Le Fonds monétaire international met en garde le Cameroun contre les lourdes conséquences financières de la renationalisation d’Energy of Cameroon, devenue Société camerounaise d’électricité. Dans ses évaluations de mai 2026, l’institution estime que cette opération transfère au budget national des charges structurelles non résolues, alors même que les marges de manœuvre budgétaires du pays sont déjà extrêmement réduites.
L’État camerounais détient désormais 95 % du capital de Socadel, les 5 % restants étant attribués aux employés. Mais ce contrôle renforcé s’accompagne d’un héritage financier toxique. Selon le FMI, le nouvel opérateur public affiche un modèle économique déséquilibré : les recettes issues de la facturation ne couvrent pas les coûts réels de production, de transport et de distribution. À cela s’ajoute une dette globale reprise à hauteur de près de 800 milliards de FCFA, ainsi qu’un écart mensuel entre recettes collectées et dépenses nécessaires de 13 milliards de FCFA.
Ce déséquilibre plonge ses racines dans une politique tarifaire délibérément maintenue à des niveaux inférieurs aux coûts réels du système électrique. Ce choix, socialement compréhensible pour protéger le pouvoir d’achat des ménages, a généré des subventions implicites massives pendant des années. Mais avec la renationalisation, ces charges cachées deviennent désormais explicites et pèsent directement sur les comptes publics, sans que l’efficacité opérationnelle ait été améliorée au préalable.
Le FMI est sans équivoque : en l’absence d’ajustements progressifs des tarifs, la situation financière de Socadel restera structurellement déficitaire. À terme, cette dynamique risque d’amplifier la pression sur le budget de l’État, rognant les marges dédiées à l’investissement public et aux dépenses sociales. La crédibilité de la trajectoire budgétaire camerounaise est en jeu, dans un environnement déjà marqué par des besoins de financement croissants et des engagements stricts vis à vis des partenaires internationaux.

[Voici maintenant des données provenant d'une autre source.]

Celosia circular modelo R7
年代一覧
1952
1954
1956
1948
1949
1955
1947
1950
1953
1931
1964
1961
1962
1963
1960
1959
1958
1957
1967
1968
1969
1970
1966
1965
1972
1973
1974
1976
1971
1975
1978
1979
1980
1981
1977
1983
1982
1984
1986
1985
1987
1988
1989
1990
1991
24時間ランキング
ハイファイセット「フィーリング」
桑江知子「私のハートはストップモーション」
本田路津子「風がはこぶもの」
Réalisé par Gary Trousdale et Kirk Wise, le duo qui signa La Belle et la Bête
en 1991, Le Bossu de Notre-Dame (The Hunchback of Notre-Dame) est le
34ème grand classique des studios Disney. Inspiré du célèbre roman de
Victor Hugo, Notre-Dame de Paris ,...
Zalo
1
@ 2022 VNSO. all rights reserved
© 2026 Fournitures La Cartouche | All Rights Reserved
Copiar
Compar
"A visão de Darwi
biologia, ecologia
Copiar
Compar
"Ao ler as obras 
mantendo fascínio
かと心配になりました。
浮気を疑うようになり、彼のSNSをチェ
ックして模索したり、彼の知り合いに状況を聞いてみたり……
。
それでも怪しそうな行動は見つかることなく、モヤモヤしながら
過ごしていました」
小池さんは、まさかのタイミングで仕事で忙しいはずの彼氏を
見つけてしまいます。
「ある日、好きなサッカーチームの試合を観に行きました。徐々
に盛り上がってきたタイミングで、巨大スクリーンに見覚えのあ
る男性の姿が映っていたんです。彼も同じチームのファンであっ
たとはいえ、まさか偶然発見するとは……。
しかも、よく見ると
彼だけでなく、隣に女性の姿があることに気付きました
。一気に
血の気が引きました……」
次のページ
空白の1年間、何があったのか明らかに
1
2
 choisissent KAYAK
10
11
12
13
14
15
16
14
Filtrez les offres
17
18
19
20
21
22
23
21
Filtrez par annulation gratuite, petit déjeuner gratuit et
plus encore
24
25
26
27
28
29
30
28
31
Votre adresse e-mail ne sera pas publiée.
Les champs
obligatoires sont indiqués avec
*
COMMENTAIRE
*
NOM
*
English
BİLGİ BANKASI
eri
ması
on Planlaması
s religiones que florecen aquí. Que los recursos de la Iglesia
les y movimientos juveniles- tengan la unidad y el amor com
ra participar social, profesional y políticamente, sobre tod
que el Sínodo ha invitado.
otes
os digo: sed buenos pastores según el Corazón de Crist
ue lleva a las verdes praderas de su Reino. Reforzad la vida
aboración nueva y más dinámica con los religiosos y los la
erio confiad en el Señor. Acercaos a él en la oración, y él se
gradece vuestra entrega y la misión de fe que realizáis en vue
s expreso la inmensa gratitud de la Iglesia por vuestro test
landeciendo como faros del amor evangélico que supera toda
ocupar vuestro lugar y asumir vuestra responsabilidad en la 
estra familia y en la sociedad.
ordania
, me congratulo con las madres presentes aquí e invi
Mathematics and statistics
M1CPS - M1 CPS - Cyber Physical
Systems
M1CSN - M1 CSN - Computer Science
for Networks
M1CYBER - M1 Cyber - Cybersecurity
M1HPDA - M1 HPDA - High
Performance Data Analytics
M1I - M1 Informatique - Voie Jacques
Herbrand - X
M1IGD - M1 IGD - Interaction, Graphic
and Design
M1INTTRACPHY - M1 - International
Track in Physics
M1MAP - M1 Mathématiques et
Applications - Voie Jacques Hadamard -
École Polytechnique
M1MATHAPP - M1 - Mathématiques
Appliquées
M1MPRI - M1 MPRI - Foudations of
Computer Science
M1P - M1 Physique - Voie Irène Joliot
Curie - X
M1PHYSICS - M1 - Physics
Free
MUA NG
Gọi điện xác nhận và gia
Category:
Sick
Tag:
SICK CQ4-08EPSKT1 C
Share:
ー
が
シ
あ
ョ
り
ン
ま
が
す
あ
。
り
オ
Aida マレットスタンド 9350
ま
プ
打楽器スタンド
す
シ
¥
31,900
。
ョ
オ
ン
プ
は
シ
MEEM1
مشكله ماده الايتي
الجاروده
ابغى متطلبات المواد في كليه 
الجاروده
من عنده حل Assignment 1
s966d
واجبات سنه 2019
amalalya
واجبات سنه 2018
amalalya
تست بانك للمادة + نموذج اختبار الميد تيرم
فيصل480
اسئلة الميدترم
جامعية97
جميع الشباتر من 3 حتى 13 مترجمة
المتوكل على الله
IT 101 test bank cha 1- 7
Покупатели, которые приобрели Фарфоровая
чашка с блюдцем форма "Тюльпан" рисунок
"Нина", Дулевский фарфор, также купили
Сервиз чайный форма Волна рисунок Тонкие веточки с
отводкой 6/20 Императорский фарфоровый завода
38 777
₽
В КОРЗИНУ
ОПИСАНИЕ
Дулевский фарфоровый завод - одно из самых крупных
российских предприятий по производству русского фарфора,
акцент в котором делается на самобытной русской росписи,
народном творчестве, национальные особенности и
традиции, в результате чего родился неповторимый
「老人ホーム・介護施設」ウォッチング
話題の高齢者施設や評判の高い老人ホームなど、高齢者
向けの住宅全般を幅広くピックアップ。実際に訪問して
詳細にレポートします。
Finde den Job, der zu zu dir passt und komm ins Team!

L’un des symptômes les plus préoccupants demeure le faible taux de recouvrement des factures. Sur une facturation réelle moyenne mensuelle de 40 milliards de FCFA, Eneo n’en recouvrait effectivement que 31 milliards. Les ménages et les industriels représentent à eux seuls 33 milliards de FCFA de créances. Ce trou dans la raquette n’a pas été comblé par la renationalisation, il a simplement changé de propriétaire.
Autre paradoxe révélé par les documents du FMI : l’État est lui-même un mauvais payeur. Sur les 7 milliards de FCFA d’arriérés cumulés, 3 milliards sont dus par les administrations publiques et les collectivités territoriales, et 3,5 milliards par des entités publiques comme Alucam, Camwater, Camtel ou la CRTV. Actionnaire majoritaire et débiteur important de sa propre société, l’État camerounais se retrouve dans une position intenable, qui fragilise davantage la trésorerie de Socadel.
La renationalisation, vendue comme un acte de souveraineté économique, apparaît aujourd’hui comme une solution incomplète, voire contre productive. Sans réforme profonde du modèle économique, sans amélioration drastique du recouvrement et sans une révision maîtrisée des tarifs, le risque est réel de voir les déséquilibres du secteur électrique se transformer en vulnérabilité budgétaire durable. L’État a repris la main sur l’électricité. Il hérite aussi d’une responsabilité financière qui exigera des choix politiques douloureux pour éviter que la lumière ne s’éteigne… dans les comptes publics.